[Stored entries]
——

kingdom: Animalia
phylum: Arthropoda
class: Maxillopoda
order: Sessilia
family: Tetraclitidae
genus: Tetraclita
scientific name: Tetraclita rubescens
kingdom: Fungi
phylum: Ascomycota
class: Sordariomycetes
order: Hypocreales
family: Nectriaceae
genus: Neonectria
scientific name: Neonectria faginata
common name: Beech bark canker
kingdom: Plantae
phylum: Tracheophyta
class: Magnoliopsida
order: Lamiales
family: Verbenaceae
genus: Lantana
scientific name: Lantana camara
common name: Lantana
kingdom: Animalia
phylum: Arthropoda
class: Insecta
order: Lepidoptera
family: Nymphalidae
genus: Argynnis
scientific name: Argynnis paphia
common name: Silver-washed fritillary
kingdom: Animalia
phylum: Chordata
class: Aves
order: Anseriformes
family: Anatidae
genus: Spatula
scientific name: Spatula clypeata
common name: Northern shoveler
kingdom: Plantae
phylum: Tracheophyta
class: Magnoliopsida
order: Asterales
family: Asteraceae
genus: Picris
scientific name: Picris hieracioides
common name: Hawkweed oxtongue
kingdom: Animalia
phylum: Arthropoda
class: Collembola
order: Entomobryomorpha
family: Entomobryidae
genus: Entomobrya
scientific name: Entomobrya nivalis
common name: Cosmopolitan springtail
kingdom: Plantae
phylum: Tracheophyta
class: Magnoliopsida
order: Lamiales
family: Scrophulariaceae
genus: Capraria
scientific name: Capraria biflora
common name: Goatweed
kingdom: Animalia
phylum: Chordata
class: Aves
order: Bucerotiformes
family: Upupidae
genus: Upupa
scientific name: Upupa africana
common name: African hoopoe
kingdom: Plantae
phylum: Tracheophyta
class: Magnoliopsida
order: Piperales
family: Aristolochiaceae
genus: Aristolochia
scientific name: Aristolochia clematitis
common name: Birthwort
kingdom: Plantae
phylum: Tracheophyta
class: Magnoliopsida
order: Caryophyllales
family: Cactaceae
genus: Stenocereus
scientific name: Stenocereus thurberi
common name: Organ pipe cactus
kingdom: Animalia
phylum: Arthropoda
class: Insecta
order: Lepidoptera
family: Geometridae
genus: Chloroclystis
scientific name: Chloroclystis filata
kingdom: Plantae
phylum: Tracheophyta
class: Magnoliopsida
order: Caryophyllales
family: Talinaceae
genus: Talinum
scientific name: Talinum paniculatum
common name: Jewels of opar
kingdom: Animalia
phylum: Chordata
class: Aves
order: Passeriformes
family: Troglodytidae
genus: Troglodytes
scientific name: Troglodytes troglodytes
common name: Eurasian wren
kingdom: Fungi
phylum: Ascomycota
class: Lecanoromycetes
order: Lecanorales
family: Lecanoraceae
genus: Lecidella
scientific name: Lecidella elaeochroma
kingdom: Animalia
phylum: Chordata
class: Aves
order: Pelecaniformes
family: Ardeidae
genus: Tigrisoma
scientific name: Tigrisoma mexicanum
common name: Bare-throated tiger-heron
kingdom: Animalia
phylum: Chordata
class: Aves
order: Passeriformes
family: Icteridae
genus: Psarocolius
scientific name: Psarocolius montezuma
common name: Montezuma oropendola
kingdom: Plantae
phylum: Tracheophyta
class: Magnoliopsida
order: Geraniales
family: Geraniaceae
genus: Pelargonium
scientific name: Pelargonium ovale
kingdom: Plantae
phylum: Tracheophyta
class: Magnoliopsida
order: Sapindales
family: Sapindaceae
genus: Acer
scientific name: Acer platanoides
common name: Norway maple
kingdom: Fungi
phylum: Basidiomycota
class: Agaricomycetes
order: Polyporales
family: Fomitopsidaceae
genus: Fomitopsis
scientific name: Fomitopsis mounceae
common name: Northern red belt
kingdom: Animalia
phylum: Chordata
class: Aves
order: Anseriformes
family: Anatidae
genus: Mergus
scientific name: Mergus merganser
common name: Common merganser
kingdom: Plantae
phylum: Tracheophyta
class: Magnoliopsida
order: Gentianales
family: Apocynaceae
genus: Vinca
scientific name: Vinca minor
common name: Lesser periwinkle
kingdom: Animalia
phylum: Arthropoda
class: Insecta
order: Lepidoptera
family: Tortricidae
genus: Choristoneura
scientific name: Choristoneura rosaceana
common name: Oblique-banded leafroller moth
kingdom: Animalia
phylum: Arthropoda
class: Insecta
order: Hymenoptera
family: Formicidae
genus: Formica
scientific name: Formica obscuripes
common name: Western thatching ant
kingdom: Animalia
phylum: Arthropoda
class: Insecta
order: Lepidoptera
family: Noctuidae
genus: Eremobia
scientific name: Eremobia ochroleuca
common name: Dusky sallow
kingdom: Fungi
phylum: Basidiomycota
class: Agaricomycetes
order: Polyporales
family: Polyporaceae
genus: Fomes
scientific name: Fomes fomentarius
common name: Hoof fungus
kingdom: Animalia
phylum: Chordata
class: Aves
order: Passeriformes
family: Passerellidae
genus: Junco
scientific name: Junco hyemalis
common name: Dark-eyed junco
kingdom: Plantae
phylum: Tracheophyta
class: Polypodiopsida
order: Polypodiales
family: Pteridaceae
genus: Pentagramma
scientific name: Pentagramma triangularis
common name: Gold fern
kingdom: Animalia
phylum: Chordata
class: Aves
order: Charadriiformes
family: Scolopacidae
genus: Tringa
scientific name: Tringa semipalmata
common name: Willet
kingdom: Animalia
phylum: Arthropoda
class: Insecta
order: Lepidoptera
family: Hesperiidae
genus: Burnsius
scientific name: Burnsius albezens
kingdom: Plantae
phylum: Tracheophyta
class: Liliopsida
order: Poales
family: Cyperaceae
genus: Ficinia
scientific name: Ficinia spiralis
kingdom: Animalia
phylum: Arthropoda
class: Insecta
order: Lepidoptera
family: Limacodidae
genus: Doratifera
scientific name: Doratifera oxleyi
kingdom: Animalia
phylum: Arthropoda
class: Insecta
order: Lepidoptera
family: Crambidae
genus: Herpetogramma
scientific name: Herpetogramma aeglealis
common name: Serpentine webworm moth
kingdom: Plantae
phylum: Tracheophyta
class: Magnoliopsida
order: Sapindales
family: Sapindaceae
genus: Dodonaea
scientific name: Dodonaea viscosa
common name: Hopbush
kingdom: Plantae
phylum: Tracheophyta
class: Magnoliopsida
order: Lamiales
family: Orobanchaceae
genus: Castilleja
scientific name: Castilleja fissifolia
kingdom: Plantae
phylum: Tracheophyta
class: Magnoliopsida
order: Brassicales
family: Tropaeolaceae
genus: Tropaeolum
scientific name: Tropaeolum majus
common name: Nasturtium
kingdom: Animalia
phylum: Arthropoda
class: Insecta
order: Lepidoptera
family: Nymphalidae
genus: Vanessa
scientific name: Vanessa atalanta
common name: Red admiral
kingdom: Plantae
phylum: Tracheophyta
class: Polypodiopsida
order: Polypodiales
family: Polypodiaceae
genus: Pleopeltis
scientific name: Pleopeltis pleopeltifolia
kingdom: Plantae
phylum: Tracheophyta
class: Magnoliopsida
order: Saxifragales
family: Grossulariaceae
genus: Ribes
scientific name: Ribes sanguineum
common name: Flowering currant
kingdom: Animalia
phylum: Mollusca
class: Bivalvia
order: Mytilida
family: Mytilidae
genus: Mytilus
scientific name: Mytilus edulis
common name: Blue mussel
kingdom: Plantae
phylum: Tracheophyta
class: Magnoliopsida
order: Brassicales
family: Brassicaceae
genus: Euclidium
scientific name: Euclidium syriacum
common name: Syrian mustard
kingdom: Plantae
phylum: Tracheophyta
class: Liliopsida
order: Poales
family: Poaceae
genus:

——

| EXERCISE AIM |
Please rename "common name" to "vernacular name" throughout the records, and give the lines back with nothing else changed.

| SOLUTION FOR THIS EXERCISE |
kingdom: Animalia
phylum: Arthropoda
class: Maxillopoda
order: Sessilia
family: Tetraclitidae
genus: Tetraclita
scientific name: Tetraclita rubescens
kingdom: Fungi
phylum: Ascomycota
class: Sordariomycetes
order: Hypocreales
family: Nectriaceae
genus: Neonectria
scientific name: Neonectria faginata
vernacular name: Beech bark canker
kingdom: Plantae
phylum: Tracheophyta
class: Magnoliopsida
order: Lamiales
family: Verbenaceae
genus: Lantana
scientific name: Lantana camara
vernacular name: Lantana
kingdom: Animalia
phylum: Arthropoda
class: Insecta
order: Lepidoptera
family: Nymphalidae
genus: Argynnis
scientific name: Argynnis paphia
vernacular name: Silver-washed fritillary
kingdom: Animalia
phylum: Chordata
class: Aves
order: Anseriformes
family: Anatidae
genus: Spatula
scientific name: Spatula clypeata
vernacular name: Northern shoveler
kingdom: Plantae
phylum: Tracheophyta
class: Magnoliopsida
order: Asterales
family: Asteraceae
genus: Picris
scientific name: Picris hieracioides
vernacular name: Hawkweed oxtongue
kingdom: Animalia
phylum: Arthropoda
class: Collembola
order: Entomobryomorpha
family: Entomobryidae
genus: Entomobrya
scientific name: Entomobrya nivalis
vernacular name: Cosmopolitan springtail
kingdom: Plantae
phylum: Tracheophyta
class: Magnoliopsida
order: Lamiales
family: Scrophulariaceae
genus: Capraria
scientific name: Capraria biflora
vernacular name: Goatweed
kingdom: Animalia
phylum: Chordata
class: Aves
order: Bucerotiformes
family: Upupidae
genus: Upupa
scientific name: Upupa africana
vernacular name: African hoopoe
kingdom: Plantae
phylum: Tracheophyta
class: Magnoliopsida
order: Piperales
family: Aristolochiaceae
genus: Aristolochia
scientific name: Aristolochia clematitis
vernacular name: Birthwort
kingdom: Plantae
phylum: Tracheophyta
class: Magnoliopsida
order: Caryophyllales
family: Cactaceae
genus: Stenocereus
scientific name: Stenocereus thurberi
vernacular name: Organ pipe cactus
kingdom: Animalia
phylum: Arthropoda
class: Insecta
order: Lepidoptera
family: Geometridae
genus: Chloroclystis
scientific name: Chloroclystis filata
kingdom: Plantae
phylum: Tracheophyta
class: Magnoliopsida
order: Caryophyllales
family: Talinaceae
genus: Talinum
scientific name: Talinum paniculatum
vernacular name: Jewels of opar
kingdom: Animalia
phylum: Chordata
class: Aves
order: Passeriformes
family: Troglodytidae
genus: Troglodytes
scientific name: Troglodytes troglodytes
vernacular name: Eurasian wren
kingdom: Fungi
phylum: Ascomycota
class: Lecanoromycetes
order: Lecanorales
family: Lecanoraceae
genus: Lecidella
scientific name: Lecidella elaeochroma
kingdom: Animalia
phylum: Chordata
class: Aves
order: Pelecaniformes
family: Ardeidae
genus: Tigrisoma
scientific name: Tigrisoma mexicanum
vernacular name: Bare-throated tiger-heron
kingdom: Animalia
phylum: Chordata
class: Aves
order: Passeriformes
family: Icteridae
genus: Psarocolius
scientific name: Psarocolius montezuma
vernacular name: Montezuma oropendola
kingdom: Plantae
phylum: Tracheophyta
class: Magnoliopsida
order: Geraniales
family: Geraniaceae
genus: Pelargonium
scientific name: Pelargonium ovale
kingdom: Plantae
phylum: Tracheophyta
class: Magnoliopsida
order: Sapindales
family: Sapindaceae
genus: Acer
scientific name: Acer platanoides
vernacular name: Norway maple
kingdom: Fungi
phylum: Basidiomycota
class: Agaricomycetes
order: Polyporales
family: Fomitopsidaceae
genus: Fomitopsis
scientific name: Fomitopsis mounceae
vernacular name: Northern red belt
kingdom: Animalia
phylum: Chordata
class: Aves
order: Anseriformes
family: Anatidae
genus: Mergus
scientific name: Mergus merganser
vernacular name: Common merganser
kingdom: Plantae
phylum: Tracheophyta
class: Magnoliopsida
order: Gentianales
family: Apocynaceae
genus: Vinca
scientific name: Vinca minor
vernacular name: Lesser periwinkle
kingdom: Animalia
phylum: Arthropoda
class: Insecta
order: Lepidoptera
family: Tortricidae
genus: Choristoneura
scientific name: Choristoneura rosaceana
vernacular name: Oblique-banded leafroller moth
kingdom: Animalia
phylum: Arthropoda
class: Insecta
order: Hymenoptera
family: Formicidae
genus: Formica
scientific name: Formica obscuripes
vernacular name: Western thatching ant
kingdom: Animalia
phylum: Arthropoda
class: Insecta
order: Lepidoptera
family: Noctuidae
genus: Eremobia
scientific name: Eremobia ochroleuca
vernacular name: Dusky sallow
kingdom: Fungi
phylum: Basidiomycota
class: Agaricomycetes
order: Polyporales
family: Polyporaceae
genus: Fomes
scientific name: Fomes fomentarius
vernacular name: Hoof fungus
kingdom: Animalia
phylum: Chordata
class: Aves
order: Passeriformes
family: Passerellidae
genus: Junco
scientific name: Junco hyemalis
vernacular name: Dark-eyed junco
kingdom: Plantae
phylum: Tracheophyta
class: Polypodiopsida
order: Polypodiales
family: Pteridaceae
genus: Pentagramma
scientific name: Pentagramma triangularis
vernacular name: Gold fern
kingdom: Animalia
phylum: Chordata
class: Aves
order: Charadriiformes
family: Scolopacidae
genus: Tringa
scientific name: Tringa semipalmata
vernacular name: Willet
kingdom: Animalia
phylum: Arthropoda
class: Insecta
order: Lepidoptera
family: Hesperiidae
genus: Burnsius
scientific name: Burnsius albezens
kingdom: Plantae
phylum: Tracheophyta
class: Liliopsida
order: Poales
family: Cyperaceae
genus: Ficinia
scientific name: Ficinia spiralis
kingdom: Animalia
phylum: Arthropoda
class: Insecta
order: Lepidoptera
family: Limacodidae
genus: Doratifera
scientific name: Doratifera oxleyi
kingdom: Animalia
phylum: Arthropoda
class: Insecta
order: Lepidoptera
family: Crambidae
genus: Herpetogramma
scientific name: Herpetogramma aeglealis
vernacular name: Serpentine webworm moth
kingdom: Plantae
phylum: Tracheophyta
class: Magnoliopsida
order: Sapindales
family: Sapindaceae
genus: Dodonaea
scientific name: Dodonaea viscosa
vernacular name: Hopbush
kingdom: Plantae
phylum: Tracheophyta
class: Magnoliopsida
order: Lamiales
family: Orobanchaceae
genus: Castilleja
scientific name: Castilleja fissifolia
kingdom: Plantae
phylum: Tracheophyta
class: Magnoliopsida
order: Brassicales
family: Tropaeolaceae
genus: Tropaeolum
scientific name: Tropaeolum majus
vernacular name: Nasturtium
kingdom: Animalia
phylum: Arthropoda
class: Insecta
order: Lepidoptera
family: Nymphalidae
genus: Vanessa
scientific name: Vanessa atalanta
vernacular name: Red admiral
kingdom: Plantae
phylum: Tracheophyta
class: Polypodiopsida
order: Polypodiales
family: Polypodiaceae
genus: Pleopeltis
scientific name: Pleopeltis pleopeltifolia
kingdom: Plantae
phylum: Tracheophyta
class: Magnoliopsida
order: Saxifragales
family: Grossulariaceae
genus: Ribes
scientific name: Ribes sanguineum
vernacular name: Flowering currant
kingdom: Animalia
phylum: Mollusca
class: Bivalvia
order: Mytilida
family: Mytilidae
genus: Mytilus
scientific name: Mytilus edulis
vernacular name: Blue mussel
kingdom: Plantae
phylum: Tracheophyta
class: Magnoliopsida
order: Brassicales
family: Brassicaceae
genus: Euclidium
scientific name: Euclidium syriacum
vernacular name: Syrian mustard
kingdom: Plantae
phylum: Tracheophyta
class: Liliopsida
order: Poales
family: Poaceae
genus:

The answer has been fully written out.